After fully disassembling the pump to figure out if I could bypass this weird prime routine that didn’t seem necessary it dawned on me – this isn’t a smart pump with a sensor. The pump is dumb. I am dumb. What was happening was that the power supply I was using that should have been giving enough power to run the pump was not. Maybe the pump draws a little more than the rated 70W or maybe the power supply outputs a little less than the rated 72W, but either way the pump was not getting the power it needed.
A Properly Working Inline Carbonator
To get me through needing the beer carbed ASAP to be ready to send to HomeBrew Con I figured out that I could remove the motor from the pump assembly, switch it on (it ran fine that way, which was how I figured out it was a power supply issue), and quickly shove it back into the pump assembly. This got over the initial large current draw where the motor had to work against the magnets of the pump and get it running smoothly. Since the motor drives a magnet that pushes and pulls the pump assembly I could do this without worrying about breaking the pump, at least a few times.

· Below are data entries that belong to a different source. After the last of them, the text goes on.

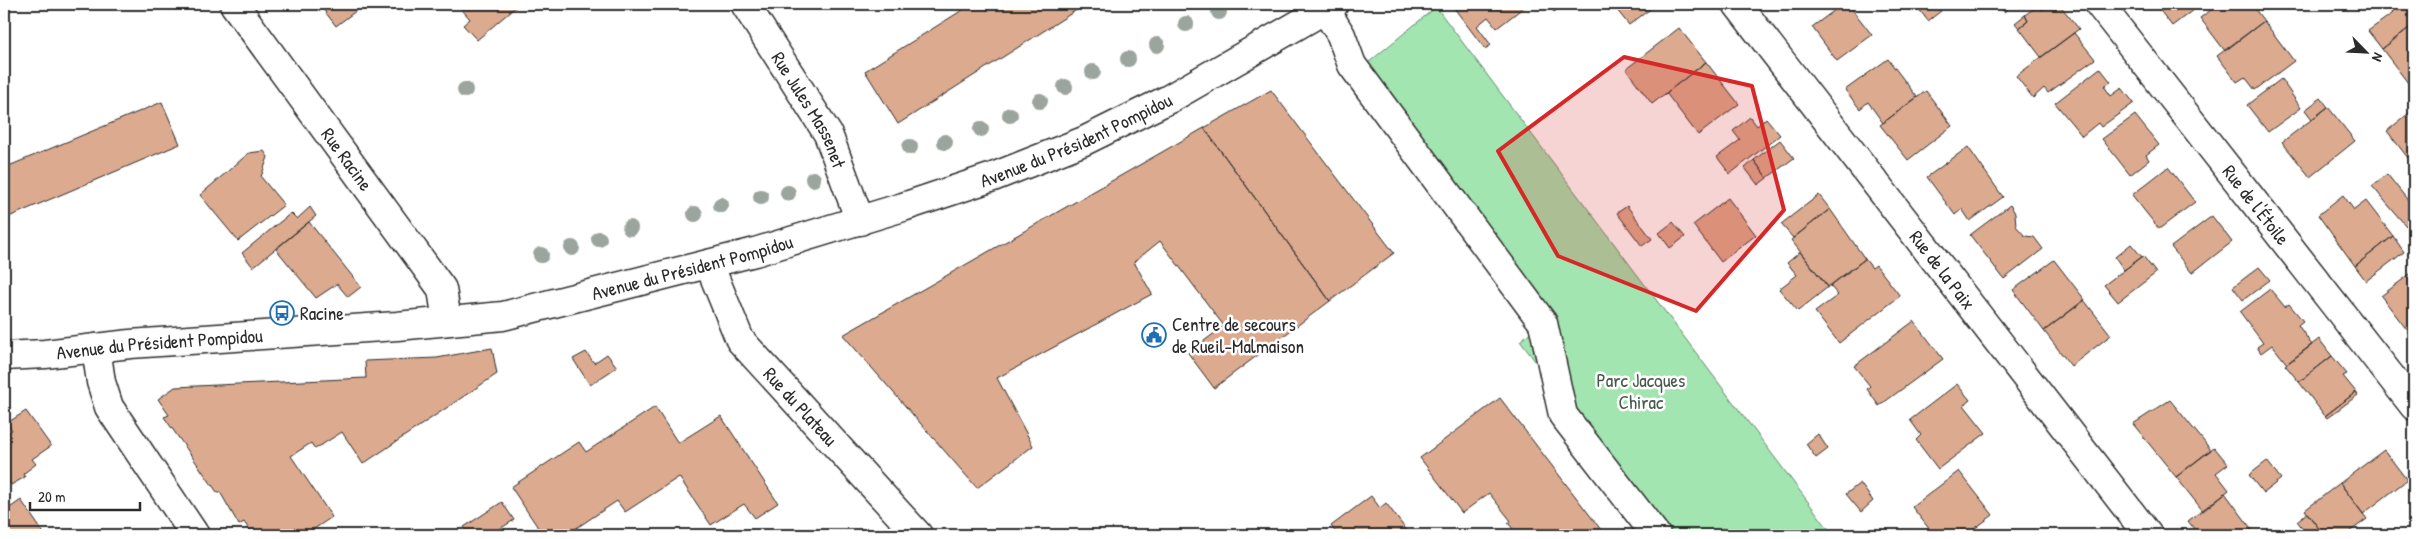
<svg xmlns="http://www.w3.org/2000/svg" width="2418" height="539" font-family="'Patrick Hand',sans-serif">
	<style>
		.green { fill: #a2e5b0; stroke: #66886e }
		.building { fill: #dcaa8f; stroke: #2b2b2b }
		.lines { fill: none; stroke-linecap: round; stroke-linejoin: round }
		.minor-casing { stroke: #2b2b2b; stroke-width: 31 }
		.minor { stroke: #fff; stroke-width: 28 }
		.tree { fill: #9ba49d }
		.marked { fill: #d62828; fill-opacity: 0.2; stroke: #d62828; stroke-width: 4; stroke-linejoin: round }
		.labels { text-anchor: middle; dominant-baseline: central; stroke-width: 5; stroke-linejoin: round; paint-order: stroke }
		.street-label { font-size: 19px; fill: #2b2b2b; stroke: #fff }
		.poi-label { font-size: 19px; fill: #2b2b2b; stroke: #fff; text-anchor: start }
		.park-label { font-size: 19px; fill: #495a4c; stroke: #fff }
	</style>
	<rect width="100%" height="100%" fill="#fff"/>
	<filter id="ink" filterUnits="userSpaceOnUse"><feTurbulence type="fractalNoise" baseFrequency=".02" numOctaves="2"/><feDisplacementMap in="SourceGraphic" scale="10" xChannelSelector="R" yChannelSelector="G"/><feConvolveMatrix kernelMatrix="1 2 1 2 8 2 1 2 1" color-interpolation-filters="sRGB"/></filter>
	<g filter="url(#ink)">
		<path class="green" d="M1436 7 1833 535H1666L1520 341 1533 330 1346 81Z"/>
		<path class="building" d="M319 4H365L336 26Z
			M457 4H519L477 40 463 25 470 19Z
			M972 4H1086L898 124 865 71Z
			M1451 4H1528L1497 28 1488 17 1477 26 1491 45 1485 49Z
			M1547 4H1565L1554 12Z
			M1612 4H1657L1629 25Z
			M1843 4H1848L1872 35 1837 61 1812 27Z
			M1915 4H1935L1941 11 1928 21Z
			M1997 4H2014L2004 12Z
			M2051 4H2059L2079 29 2041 57 2019 28 2028 21 2025 15 2038 5 2042 10Z
			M2155 4H2201L2172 26Z
			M2219 4H2251L2264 21 2225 51 2200 18Z
			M2290 4H2301V5L2295 10Z
			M2357 4H2369L2361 9Z
			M2393 4H2414V24L2382 49 2368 31 2393 13 2388 7Z
			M2025 15 2028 21 2019 28 2015 23Z
			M2264 21 2294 61 2255 90 2245 77 2237 82 2217 56Z
			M2414 24V79L2408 83 2382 49Z
			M1679 28 1706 62 1652 104 1626 69Z
			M2074 33 2095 59 2048 93 2044 88 2033 98 2016 76Z
			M1888 59 1917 97 1883 123 1868 102 1860 109 1845 90Z
			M1706 62 1739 104 1698 135 1666 93Z
			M2100 68 2111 82 2104 86 2111 96 2122 88 2134 103 2101 127 2098 123 2082 136 2055 103Z
			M2281 79 2301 108 2268 132 2247 105Z
			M1271 90 1394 253 1330 301 1204 128Z
			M1926 91 1952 126 1908 160 1880 125Z
			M2321 98 2328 107 2312 119 2305 110Z
			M162 102 180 144 4 219V168Z
			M2328 107 2355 141 2310 177 2282 142Z
			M2414 109V153L2408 158 2387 131Z
			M2135 115 2159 145 2146 155 2149 160 2130 175 2102 139Z
			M1750 117 1757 126 1766 118 1780 135 1730 174 1717 157 1740 140 1733 131Z
			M1204 128 1330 301 1214 388 1188 353 1224 326 1160 241 1134 262 1152 294 997 378 1033 446 977 488 843 335Z
			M1780 140 1794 158 1767 178 1754 160Z
			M1968 147 2003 197 1970 221 1962 209 1955 215 1927 177Z
			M264 151 268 157 261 177 284 205 238 241 200 195 249 153Z
			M1754 160 1767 178 1758 185 1745 168Z
			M2168 167 2195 202 2159 229 2132 195Z
			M2387 174 2414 208V220L2406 226 2372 186Z
			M1819 195 1830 209 1793 238 1781 224Z
			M2343 195 2354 210 2366 201 2393 236 2355 266 2318 215Z
			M1728 198 1756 235 1721 262 1693 225Z
			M2010 205 2015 213 2016 226 2025 236 2034 237 2043 249 2004 279 1970 235Z
			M1627 206 1652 239 1642 246 1617 213Z
			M310 207 316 216 253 267 242 253 291 213 297 219Z
			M1830 209 1865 259 1828 287 1791 240Z
			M2212 216 2232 242 2192 273 2171 247Z
			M309 222 361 287 348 297 337 284 316 298 276 249Z
			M1673 222 1685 237 1670 248 1659 233Z
			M2393 236 2404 252 2366 281 2355 266Z
			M2131 244 2142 257 2124 270 2115 257Z
			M1800 252 1828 287 1798 311 1779 289 1797 275 1787 263Z
			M2143 256 2156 273 2118 302 2104 285Z
			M1865 259 1872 268 1876 265 1900 296 1839 343 1815 312 1838 295 1830 286Z
			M2054 260 2085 300 2044 331 2013 290Z
			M2259 267 2270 280 2243 300 2233 287Z
			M2414 271V339L2381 296Z
			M2270 289 2285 307 2289 304 2303 321 2298 325 2312 345 2287 364 2272 345 2261 353 2257 347 2263 343 2240 312Z
			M2084 300 2111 335 2071 366 2044 331Z
			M1914 321 1943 359 1879 406 1867 389 1870 386 1854 366Z
			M2319 339 2332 356 2299 382 2285 365Z
			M492 348 497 374 363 464 342 432 315 449 311 443 291 456 332 517 305 535H253L244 522 239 525 220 492H217L164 417 169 415 158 399 175 387 366 378 365 361 437 358Z
			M586 352 594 363 607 354 617 367 590 385 573 359Z
			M2332 356 2347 374 2343 376 2356 392 2325 416 2299 382Z
			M1957 384 1970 400 1964 405 1986 433 1938 469 1916 440 1921 435 1910 420Z
			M2356 392 2358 395 2327 418 2325 416Z
			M1500 398 1605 535H1518L1508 523 1511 521 1489 493 1462 513 1420 458Z
			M2170 400 2211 450 2176 477 2133 424Z
			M655 407 678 443 721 416 778 503 755 518 744 504 711 525 679 477 625 512 617 501 566 535H543L511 487 579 442 586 452Z
			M26 411 51 446 32 459 36 464 23 474 25 477 11 485 4 475V436L12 430 7 423Z
			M1818 434 1828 449 1816 458 1806 444Z
			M2214 447 2228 464 2216 473 2229 490 2203 511 2176 477Z
			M2384 450 2407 480 2363 514 2340 483Z
			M2267 461 2281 479 2263 493 2249 475Z
			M1959 471 1993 515 1966 535H1934L1912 507Z
			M1860 483 1873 501 1861 512 1846 494Z
			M2340 483 2367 519 2345 535H2324L2305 510Z
			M2225 493 2256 535H2199L2188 521Z
			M1371 496 1380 508 1386 503 1410 535H1334L1337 534 1331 526Z
			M21 500 45 535H4V512Z
			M502 502 514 520 490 535H470L464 527Z
			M2307 513 2324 535H2308L2297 521Z"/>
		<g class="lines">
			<g class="minor-casing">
				<g id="minor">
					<path id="s1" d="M234 4 442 289 447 321"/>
					<path id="s2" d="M745 4 828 134 860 221"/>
					<path id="s3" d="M1737 4 2148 535"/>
					<path id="s4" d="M2099 4 2414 406"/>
					<path d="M1325 9 1341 35 1352 65 1543 323 1563 415 1656 535"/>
					<path id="s5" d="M709 264 740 340 918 535"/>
					<path d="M96 348 101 382 109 407 195 535"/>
					<path id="s6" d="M4 356 45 354 130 344 397 326 503 316 755 252 903 207 993 177 1084 141 1169 99 1334 4"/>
				</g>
			</g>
			<use href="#minor" class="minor"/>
		</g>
		<g class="tree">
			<circle cx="1219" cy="12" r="8"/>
			<circle cx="1186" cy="24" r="8"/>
			<circle cx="1157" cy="45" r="8"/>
			<circle cx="1128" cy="59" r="8"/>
			<circle cx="1093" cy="72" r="8"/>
			<circle cx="1065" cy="87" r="8"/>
			<circle cx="465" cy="90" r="8"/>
			<circle cx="1040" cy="101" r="8"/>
			<circle cx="1010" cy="115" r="8"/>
			<circle cx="981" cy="129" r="8"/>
			<circle cx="945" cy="142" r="8"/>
			<circle cx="910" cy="147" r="8"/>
			<circle cx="813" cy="179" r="8"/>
			<circle cx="788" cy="193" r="8"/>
			<circle cx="761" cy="197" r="8"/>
			<circle cx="721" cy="205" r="8"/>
			<circle cx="695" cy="214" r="8"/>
			<circle cx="630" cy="228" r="8"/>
			<circle cx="599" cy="239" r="8"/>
			<circle cx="572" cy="248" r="8"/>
			<circle cx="541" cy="255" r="8"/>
		</g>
	</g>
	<path class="marked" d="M1624 57 1752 86 1784 210 1696 311 1558 256 1498 151Z"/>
	<defs>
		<g id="bus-ring" transform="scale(1.25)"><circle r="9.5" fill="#fff" stroke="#1f6fb2" stroke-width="1.5"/><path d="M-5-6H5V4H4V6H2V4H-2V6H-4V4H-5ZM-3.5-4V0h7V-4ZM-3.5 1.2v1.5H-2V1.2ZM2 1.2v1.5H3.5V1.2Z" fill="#1f6fb2"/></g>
		<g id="civic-ring" transform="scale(1.25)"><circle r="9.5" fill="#fff" stroke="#1f6fb2" stroke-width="1.5"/><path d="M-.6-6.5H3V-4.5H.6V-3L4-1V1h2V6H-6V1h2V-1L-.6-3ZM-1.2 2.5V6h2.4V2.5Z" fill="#1f6fb2"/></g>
	</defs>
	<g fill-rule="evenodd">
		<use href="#bus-ring" x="282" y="313"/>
		<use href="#civic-ring" x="1154" y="335"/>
	</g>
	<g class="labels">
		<g class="street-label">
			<text stroke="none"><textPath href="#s2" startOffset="124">Rue Jules Massenet</textPath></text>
			<text stroke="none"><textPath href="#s6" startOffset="1101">Avenue du Président Pompidou</textPath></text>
			<text stroke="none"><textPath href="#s1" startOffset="192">Rue Racine</textPath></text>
			<text stroke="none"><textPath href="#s4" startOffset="255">Rue de l'Étoile</textPath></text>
			<text stroke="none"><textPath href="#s6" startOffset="696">Avenue du Président Pompidou</textPath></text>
			<text stroke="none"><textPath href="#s3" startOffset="336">Rue de la Paix</textPath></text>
			<text stroke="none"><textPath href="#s6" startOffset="156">Avenue du Président Pompidou</textPath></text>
			<text stroke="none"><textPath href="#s5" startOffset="172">Rue du Plateau</textPath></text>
		</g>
		<g class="poi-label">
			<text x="300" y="313">Racine</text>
			<text x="1172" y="324">Centre de secours<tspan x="1172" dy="22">de Rueil-Malmaison</tspan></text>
		</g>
		<g class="park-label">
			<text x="1641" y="380">Parc Jacques<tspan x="1641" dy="22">Chirac</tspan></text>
		</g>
	</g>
	<rect width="2418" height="539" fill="none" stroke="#fff" stroke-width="20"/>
	<rect x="10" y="10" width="2398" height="519" fill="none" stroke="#2b2b2b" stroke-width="2" filter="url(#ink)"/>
	<g transform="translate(2366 52) rotate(114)" stroke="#ffffff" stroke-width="4" paint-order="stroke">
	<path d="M0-4L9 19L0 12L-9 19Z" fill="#2b2b2b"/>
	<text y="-8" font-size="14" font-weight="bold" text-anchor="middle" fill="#2b2b2b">N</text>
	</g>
	<path d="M30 502v8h110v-8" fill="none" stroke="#2b2b2b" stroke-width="2.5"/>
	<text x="38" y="502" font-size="15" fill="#2b2b2b" stroke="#ffffff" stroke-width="4" paint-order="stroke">20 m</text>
</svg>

I picked up a more robust power supply from Amazon, 12V @ 10A instead of the original 12V @ 6A, and tested it today to find that the pump kicks on perfectly every time. Problem solved, carbonator working!
A Few Things to Adjust To
After running the carbonator for a couple of hours on the beer I poured a taster to see how it was going. Low and behold it was carbonated! It wasn’t, however, carbonated to the level I was hoping. I had set the PSI a few above what my serving pressure would be for the temperature the beer started at. What I didn’t account for was that the pump got warm, and after running for a couple of hours the beer had heated up a few degrees as well. I estimate it got up to about 45F, which is higher than the 38F I would normally carb and serve at. So while I wanted about 2.5 volumes I was probably more like 2.2 to 2.3 volumes.
The second time I ran it I put a fan in the keezer and the pump wasn’t feeling as hot. I think it would be good to add a fan if your pump gets warm during operation. I’m going to play with dialing it in, attempting to limit the temperature increase, and/or at least measure it so I can predict what PSI I need to set to properly carb the beer.
The very same beer I was attempting to carbonate, while good – you can taste it at HomeBrew Con if you find the AABG booth on Club Night – doesn’t have quite the bold flavour I was hoping to get out of the spruce in the mash. I am borrowing a randall from a club member to add a little extra spruce to the beer on-site, but then I had a thought: can’t I hook a randall up inline and run the pump to quickly add flavour from hops or other sources? That’s basically what Sierra Nevada’s torpedo is, right? I think this is well worth investigating in the future and if anyone has any experience doing this on the homebrew scale I’d love to hear from you.